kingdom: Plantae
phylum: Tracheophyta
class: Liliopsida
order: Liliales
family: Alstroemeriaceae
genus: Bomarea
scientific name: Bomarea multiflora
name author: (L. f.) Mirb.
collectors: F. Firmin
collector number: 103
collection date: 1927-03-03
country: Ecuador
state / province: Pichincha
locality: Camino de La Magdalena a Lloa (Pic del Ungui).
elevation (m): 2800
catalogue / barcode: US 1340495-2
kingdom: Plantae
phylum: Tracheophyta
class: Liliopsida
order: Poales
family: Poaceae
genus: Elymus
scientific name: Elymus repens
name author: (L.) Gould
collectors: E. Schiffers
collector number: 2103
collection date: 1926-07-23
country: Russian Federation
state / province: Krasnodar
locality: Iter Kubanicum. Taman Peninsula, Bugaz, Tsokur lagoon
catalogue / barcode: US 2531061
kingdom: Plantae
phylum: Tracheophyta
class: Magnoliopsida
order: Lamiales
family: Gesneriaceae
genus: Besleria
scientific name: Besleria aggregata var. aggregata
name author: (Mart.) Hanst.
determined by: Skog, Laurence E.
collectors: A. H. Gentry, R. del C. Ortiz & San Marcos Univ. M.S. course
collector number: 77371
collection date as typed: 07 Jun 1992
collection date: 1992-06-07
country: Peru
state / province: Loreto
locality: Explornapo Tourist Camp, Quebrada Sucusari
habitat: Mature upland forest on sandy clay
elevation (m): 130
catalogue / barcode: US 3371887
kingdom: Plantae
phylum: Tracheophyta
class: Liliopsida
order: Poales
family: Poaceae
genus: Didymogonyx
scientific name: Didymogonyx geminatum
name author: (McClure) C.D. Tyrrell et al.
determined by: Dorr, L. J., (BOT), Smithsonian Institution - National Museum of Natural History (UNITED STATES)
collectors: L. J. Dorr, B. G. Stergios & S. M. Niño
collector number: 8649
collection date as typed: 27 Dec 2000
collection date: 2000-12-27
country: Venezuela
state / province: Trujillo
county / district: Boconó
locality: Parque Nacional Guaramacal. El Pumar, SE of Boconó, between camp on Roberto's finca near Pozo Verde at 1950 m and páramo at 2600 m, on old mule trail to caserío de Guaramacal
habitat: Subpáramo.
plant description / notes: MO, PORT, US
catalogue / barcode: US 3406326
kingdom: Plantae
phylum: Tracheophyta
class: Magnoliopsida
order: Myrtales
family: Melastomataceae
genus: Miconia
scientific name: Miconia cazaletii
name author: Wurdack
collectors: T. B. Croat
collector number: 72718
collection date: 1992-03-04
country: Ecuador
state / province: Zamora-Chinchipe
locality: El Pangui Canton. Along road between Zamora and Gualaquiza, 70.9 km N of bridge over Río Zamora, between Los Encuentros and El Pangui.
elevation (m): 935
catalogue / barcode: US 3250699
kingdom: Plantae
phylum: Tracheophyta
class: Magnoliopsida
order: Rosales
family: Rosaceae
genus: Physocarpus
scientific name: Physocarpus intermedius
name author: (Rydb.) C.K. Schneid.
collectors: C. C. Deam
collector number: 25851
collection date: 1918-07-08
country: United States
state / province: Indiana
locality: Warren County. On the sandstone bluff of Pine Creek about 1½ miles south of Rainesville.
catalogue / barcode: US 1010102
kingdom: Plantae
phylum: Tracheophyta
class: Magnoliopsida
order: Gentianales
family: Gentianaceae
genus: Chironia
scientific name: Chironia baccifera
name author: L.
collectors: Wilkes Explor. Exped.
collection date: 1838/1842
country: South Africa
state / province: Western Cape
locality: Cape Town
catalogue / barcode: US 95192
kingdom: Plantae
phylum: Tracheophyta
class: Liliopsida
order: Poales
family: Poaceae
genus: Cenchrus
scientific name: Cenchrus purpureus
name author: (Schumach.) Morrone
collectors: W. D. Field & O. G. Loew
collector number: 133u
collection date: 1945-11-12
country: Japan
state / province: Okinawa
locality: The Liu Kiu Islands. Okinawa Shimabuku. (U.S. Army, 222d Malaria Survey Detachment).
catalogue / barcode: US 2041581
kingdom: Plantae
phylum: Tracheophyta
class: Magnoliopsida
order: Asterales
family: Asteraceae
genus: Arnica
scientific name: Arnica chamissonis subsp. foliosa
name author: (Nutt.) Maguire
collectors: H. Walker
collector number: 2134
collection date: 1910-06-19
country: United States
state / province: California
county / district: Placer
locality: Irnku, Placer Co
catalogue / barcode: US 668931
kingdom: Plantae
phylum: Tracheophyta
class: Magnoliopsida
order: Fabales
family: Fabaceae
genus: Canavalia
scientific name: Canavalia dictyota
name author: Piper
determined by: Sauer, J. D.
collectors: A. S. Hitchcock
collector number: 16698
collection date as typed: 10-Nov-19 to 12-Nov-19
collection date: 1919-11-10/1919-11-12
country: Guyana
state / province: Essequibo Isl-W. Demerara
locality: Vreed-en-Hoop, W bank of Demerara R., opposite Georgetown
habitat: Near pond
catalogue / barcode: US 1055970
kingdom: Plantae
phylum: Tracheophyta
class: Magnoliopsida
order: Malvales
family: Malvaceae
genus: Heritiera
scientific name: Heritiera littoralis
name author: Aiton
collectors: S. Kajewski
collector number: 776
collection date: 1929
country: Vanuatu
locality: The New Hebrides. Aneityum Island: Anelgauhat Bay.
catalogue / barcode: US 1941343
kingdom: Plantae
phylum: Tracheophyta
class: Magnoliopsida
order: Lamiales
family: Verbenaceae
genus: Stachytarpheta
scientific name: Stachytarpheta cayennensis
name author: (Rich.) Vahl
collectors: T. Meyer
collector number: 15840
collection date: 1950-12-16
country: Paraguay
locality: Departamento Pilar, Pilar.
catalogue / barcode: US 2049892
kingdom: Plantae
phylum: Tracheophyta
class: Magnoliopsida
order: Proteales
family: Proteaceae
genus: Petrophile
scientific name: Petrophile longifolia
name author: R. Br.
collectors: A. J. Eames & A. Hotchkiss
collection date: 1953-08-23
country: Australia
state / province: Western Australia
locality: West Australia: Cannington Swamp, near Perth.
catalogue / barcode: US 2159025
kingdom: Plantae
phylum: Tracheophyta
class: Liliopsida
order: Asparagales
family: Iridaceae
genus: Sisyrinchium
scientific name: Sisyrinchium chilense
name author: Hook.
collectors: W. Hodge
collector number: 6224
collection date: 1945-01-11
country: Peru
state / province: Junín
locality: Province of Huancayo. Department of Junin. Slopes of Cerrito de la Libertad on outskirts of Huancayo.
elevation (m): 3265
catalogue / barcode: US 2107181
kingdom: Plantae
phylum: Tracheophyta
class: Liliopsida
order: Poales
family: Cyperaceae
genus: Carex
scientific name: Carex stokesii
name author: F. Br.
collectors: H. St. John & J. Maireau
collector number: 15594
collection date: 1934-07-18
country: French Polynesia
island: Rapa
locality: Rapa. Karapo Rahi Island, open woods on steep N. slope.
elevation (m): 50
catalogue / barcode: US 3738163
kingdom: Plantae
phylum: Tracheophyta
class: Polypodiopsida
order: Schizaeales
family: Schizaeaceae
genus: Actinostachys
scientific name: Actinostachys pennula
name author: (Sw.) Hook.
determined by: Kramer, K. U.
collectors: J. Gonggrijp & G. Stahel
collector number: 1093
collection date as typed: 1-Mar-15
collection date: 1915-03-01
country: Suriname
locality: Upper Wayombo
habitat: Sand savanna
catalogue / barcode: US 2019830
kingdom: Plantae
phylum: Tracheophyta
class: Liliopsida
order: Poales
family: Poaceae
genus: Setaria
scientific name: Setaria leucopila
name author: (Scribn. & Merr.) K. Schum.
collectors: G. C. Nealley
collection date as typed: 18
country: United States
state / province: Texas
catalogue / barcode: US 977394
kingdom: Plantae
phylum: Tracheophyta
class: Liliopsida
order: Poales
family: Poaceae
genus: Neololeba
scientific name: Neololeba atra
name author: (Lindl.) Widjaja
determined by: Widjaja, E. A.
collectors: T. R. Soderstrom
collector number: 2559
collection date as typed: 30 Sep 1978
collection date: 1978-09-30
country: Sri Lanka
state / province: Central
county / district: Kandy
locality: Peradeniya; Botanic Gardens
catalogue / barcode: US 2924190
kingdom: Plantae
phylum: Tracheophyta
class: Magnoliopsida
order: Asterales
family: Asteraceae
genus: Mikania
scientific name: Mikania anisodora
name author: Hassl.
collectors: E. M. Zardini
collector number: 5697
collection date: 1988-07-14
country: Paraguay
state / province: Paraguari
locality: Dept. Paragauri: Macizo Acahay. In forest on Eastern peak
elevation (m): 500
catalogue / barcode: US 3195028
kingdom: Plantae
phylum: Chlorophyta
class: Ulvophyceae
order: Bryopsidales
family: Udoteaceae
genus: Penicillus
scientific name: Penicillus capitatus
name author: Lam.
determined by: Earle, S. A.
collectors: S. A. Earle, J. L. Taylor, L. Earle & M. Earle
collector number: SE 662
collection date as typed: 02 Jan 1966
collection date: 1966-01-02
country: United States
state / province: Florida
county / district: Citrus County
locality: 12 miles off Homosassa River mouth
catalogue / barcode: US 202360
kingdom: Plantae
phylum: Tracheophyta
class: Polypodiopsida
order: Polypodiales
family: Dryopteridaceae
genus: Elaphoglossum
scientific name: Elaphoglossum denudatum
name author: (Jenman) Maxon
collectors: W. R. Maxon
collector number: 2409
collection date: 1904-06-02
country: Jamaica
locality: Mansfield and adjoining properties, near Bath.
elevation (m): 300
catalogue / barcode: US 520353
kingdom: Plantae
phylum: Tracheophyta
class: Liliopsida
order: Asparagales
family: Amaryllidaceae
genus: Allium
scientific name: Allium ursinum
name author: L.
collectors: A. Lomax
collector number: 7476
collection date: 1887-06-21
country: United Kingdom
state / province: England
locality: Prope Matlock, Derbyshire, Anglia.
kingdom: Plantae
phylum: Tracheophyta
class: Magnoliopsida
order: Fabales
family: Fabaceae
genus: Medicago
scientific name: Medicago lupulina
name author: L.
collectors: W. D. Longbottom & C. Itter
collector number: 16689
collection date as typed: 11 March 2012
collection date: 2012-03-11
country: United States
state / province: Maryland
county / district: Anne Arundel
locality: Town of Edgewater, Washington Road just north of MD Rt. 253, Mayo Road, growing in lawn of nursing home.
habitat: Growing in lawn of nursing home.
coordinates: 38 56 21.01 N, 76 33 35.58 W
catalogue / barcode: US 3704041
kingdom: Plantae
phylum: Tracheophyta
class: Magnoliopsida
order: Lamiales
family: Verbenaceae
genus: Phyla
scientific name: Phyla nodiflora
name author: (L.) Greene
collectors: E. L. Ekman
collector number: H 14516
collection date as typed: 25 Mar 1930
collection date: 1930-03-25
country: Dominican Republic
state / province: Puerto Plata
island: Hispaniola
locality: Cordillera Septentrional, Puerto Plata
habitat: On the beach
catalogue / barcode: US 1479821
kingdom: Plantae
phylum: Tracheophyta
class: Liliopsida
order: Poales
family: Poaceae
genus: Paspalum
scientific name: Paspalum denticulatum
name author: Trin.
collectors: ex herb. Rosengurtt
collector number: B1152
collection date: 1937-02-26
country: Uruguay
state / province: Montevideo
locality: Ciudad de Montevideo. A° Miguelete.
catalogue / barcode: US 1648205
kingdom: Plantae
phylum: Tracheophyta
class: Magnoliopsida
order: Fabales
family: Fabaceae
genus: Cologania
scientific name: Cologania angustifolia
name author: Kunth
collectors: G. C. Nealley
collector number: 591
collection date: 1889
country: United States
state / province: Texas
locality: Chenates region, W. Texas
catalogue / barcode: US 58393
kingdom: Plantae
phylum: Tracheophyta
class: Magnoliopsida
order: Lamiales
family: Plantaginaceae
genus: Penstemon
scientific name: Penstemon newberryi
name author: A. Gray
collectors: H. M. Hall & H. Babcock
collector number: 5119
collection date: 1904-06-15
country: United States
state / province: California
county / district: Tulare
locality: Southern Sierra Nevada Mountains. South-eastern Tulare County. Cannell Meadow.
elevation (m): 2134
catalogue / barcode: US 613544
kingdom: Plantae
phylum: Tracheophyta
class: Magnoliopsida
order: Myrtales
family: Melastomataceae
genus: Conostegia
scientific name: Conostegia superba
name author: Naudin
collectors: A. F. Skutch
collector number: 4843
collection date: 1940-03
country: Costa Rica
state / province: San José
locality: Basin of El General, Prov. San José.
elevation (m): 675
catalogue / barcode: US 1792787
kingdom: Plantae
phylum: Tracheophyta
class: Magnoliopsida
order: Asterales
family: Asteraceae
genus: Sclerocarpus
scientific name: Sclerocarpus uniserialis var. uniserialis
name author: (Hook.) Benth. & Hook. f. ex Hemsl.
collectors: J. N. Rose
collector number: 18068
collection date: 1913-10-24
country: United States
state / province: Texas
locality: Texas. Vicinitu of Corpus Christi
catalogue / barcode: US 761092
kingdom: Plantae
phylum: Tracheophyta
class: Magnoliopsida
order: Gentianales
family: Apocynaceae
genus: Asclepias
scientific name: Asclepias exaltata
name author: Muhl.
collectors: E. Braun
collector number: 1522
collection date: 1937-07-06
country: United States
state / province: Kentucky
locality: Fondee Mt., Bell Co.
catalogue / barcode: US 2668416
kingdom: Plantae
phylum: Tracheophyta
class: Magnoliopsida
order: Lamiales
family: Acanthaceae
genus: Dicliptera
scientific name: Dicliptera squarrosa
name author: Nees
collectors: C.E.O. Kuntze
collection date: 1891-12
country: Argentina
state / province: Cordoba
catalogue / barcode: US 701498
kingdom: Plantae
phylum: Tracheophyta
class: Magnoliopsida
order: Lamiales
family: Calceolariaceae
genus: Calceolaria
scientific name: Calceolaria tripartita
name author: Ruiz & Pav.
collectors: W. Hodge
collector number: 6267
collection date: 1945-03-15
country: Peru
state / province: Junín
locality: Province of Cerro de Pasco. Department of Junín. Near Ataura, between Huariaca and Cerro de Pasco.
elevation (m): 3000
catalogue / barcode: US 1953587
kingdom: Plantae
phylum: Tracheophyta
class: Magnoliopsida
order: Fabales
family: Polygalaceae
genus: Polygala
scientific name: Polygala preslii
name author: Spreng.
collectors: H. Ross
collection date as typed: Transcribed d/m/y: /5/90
============
Work instructions:
Please render the stretch of the entries from the line containing "collectors: J. Gonggrijp & G. Stahel" through the line containing "scientific name: Setaria leucopila" as a Markdown table with the columns Row and Line. Number each row and skip any blank lines.

Written answer:
| Row | Line |
|---|---|
| 1 | collectors: J. Gonggrijp & G. Stahel |
| 2 | collector number: 1093 |
| 3 | collection date as typed: 1-Mar-15 |
| 4 | collection date: 1915-03-01 |
| 5 | country: Suriname |
| 6 | locality: Upper Wayombo |
| 7 | habitat: Sand savanna |
| 8 | catalogue / barcode: US 2019830 |
| 9 | kingdom: Plantae |
| 10 | phylum: Tracheophyta |
| 11 | class: Liliopsida |
| 12 | order: Poales |
| 13 | family: Poaceae |
| 14 | genus: Setaria |
| 15 | scientific name: Setaria leucopila |